**Task requirements:**
(1) Say whether each statement agrees with the article on Georgia housing bills: (a) HB 555 would bar real-estate investors from owning more than 2,000 single-family properties statewide; (b) HB 555 reached a House floor vote before Crossover Day; (c) HB 679 was a Republican-led bill. For each, give yes or no and quote the words from the article that decide it.
(2) Carry on the article on Georgia housing bills from its last sentence.

═══ Document segment

And the Democrat-led “End Rental Price-Fixing Act,” House Bill 679, would prohibit Georgia landlords from using AI-powered rent-setting software, which determines rent prices for nearly 25% of U.S. rental housing. But like HB 374 and HB 305, it got stuck in the House. 

Homeownership cap stunted

The most ambitious push to stem institutional investors’ control over local housing markets was House Bill 555, legislation to prohibit real-estate investors from owning more than 2,000 single-family or 10 multi-family properties statewide. The Republican-led “Georgians First Residential Property Protection Act,” authored by Rep. Derrick McCollum (R-Chestnut Mountain), gave investors four years to comply by selling assets and imposed $15,000 fines per extra housing unit for violators.

Despite bipartisan support in the House Judiciary Committee, McCollum couldn’t get HB 555 to the House floor for a vote by Crossover Day. The housing-cap bill got a late start in the legislative session, since it wasn’t introduced until Feb. 20. But it also drew resistance from powerful lobbyists, including Georgia’s former attorney general, Sam Olens.

══════
═══ Records supplied

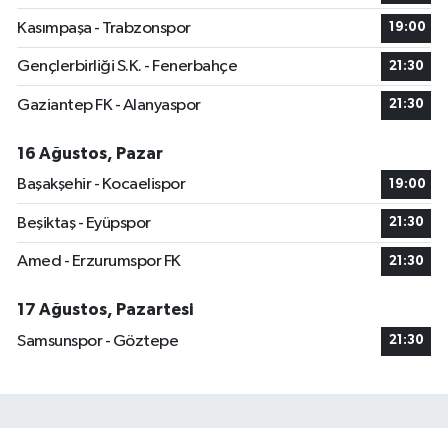
Kasımpaşa - Trabzonspor
19:00
Gençlerbirliği S.K. - Fenerbahçe
21:30
Gaziantep FK - Alanyaspor
21:30
16 Ağustos, Pazar
Başakşehir - Kocaelispor
19:00
Beşiktaş - Eyüpspor
21:30
Amed - Erzurumspor FK
21:30
17 Ağustos, Pazartesi
Samsunspor - Göztepe
21:30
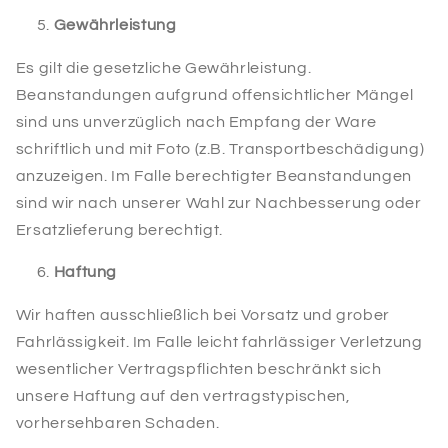
Gewährleistung
Es gilt die gesetzliche Gewährleistung.
Beanstandungen aufgrund offensichtlicher Mängel
sind uns unverzüglich nach Empfang der Ware
schriftlich und mit Foto (z.B. Transportbeschädigung)
anzuzeigen. Im Falle berechtigter Beanstandungen
sind wir nach unserer Wahl zur Nachbesserung oder
Ersatzlieferung berechtigt.
Haftung
Wir haften ausschließlich bei Vorsatz und grober
Fahrlässigkeit. Im Falle leicht fahrlässiger Verletzung
wesentlicher Vertragspflichten beschränkt sich
unsere Haftung auf den vertragstypischen,
vorhersehbaren Schaden.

══════

**Numbered answers:**
(1)
(a) Yes: "prohibit real-estate investors from owning more than 2,000 single-family"
(b) No: "McCollum couldn’t get HB 555 to the House floor for a vote by Crossover Day"
(c) No: "the Democrat-led “End Rental Price-Fixing Act,” House Bill 679"

(2)
Representing the National Home Rental Council, Olens told the House Judiciary Committee on March 3 that HB 355 clashed with capitalist sensibilities and could infringe on personal property rights enshrined in the Georgia Constitution. What’s more, he argued, the 2,000-home cap is an “arbitrary restriction,” based on scant evidence of monopolization by institutional investors.

“I’m speaking for the vast majority of free-market people when I say that this is a terrible bill,” Olens said. “I’m taken aback by how companies that follow the law — and are listed in many of our mutual funds [and] many of our retirement funds — are, in this bill, just determined to be evil corporate citizens.”

McCollum and Georgia housing advocates backing HB 555 pushed back on Olens’ claim that there’s insufficient evidence of institutional investors wreaking havoc on housing markets.

In the five-county metro Atlanta area alone, three corporate landlords — Invitation Homes, Pretium Partners, and Amherst Holdings — own nearly 11% of the entire single-family rental market through a network of shell companies, according to a study by Georgia State University and Rutgers University researchers.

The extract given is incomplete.